(Stored items from a collection)
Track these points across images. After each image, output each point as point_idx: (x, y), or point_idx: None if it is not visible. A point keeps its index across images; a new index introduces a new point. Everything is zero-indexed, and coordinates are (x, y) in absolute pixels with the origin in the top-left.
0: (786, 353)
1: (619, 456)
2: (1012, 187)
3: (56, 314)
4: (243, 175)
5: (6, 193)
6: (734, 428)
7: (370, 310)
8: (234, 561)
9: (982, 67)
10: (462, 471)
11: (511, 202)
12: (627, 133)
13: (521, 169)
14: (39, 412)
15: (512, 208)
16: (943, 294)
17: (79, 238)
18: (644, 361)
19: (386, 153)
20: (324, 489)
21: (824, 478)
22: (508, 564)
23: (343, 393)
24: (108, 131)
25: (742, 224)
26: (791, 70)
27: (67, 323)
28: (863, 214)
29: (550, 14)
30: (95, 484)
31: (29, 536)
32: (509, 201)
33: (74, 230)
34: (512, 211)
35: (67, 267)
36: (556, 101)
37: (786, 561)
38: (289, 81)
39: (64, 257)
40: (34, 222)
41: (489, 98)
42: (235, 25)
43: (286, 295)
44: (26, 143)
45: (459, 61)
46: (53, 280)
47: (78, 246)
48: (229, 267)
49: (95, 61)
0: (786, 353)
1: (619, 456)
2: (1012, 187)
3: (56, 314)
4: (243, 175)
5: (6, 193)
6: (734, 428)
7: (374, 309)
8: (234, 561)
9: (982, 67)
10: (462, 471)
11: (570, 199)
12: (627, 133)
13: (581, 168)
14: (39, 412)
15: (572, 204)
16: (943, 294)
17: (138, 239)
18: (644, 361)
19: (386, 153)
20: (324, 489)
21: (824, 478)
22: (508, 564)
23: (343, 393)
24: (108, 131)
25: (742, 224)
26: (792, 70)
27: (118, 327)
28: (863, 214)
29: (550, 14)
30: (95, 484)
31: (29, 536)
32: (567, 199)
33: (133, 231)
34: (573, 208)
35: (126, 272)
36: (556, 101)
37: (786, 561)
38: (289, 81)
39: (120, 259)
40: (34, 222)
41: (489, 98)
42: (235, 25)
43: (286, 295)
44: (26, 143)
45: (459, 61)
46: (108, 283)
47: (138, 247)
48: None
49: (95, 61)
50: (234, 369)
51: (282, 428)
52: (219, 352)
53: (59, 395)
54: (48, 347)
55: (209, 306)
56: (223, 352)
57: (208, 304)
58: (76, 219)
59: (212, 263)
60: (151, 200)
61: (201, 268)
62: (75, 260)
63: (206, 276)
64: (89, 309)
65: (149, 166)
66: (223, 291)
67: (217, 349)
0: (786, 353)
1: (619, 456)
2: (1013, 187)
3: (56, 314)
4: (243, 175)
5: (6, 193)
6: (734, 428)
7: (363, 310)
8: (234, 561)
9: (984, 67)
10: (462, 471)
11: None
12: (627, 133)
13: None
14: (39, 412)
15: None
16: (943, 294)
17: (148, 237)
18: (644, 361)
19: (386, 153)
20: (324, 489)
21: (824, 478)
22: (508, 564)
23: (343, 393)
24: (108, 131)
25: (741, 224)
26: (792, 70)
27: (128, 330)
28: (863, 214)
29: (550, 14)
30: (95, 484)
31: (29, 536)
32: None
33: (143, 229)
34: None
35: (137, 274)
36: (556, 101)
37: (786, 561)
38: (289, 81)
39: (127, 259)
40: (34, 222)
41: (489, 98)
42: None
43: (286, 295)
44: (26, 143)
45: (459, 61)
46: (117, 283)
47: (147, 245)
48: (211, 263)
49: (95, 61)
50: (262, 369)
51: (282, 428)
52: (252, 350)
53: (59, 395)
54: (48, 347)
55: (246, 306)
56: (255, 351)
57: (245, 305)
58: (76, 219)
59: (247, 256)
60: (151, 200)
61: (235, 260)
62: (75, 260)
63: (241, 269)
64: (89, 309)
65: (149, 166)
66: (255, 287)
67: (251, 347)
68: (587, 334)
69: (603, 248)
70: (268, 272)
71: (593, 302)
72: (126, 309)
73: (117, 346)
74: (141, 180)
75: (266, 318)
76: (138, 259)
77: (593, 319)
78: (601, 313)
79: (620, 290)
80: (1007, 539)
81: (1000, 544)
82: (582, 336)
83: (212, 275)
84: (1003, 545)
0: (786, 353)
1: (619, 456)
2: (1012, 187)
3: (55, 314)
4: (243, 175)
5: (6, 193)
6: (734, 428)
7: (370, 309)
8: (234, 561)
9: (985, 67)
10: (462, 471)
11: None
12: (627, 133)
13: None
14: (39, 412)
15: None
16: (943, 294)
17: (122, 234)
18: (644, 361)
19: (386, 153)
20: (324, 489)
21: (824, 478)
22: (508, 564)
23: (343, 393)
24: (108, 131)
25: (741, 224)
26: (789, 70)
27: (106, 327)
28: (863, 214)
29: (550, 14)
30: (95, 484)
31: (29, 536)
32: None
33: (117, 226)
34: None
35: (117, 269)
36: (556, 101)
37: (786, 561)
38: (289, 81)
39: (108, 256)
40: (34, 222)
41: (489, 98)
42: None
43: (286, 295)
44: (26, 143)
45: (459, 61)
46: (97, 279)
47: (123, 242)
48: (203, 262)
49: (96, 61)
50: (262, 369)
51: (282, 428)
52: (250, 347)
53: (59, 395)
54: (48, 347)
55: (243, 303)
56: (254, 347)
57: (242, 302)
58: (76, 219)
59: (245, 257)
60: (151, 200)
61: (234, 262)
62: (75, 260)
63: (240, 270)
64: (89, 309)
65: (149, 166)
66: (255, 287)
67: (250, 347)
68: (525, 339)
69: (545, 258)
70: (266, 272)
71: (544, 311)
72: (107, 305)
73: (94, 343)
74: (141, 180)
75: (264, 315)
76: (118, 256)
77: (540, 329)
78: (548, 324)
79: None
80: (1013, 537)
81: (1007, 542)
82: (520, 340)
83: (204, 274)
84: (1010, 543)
* * *
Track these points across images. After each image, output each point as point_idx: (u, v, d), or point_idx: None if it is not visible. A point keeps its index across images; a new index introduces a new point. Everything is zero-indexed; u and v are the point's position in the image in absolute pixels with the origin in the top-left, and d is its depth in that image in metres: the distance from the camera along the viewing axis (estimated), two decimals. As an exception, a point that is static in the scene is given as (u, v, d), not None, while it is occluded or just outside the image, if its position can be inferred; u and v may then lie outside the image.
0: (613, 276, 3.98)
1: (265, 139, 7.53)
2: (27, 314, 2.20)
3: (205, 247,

▶ **To do**: For the entries above, state how many lines contain the word "visible". Provide the number by itself.

▶ **Task solution**: 2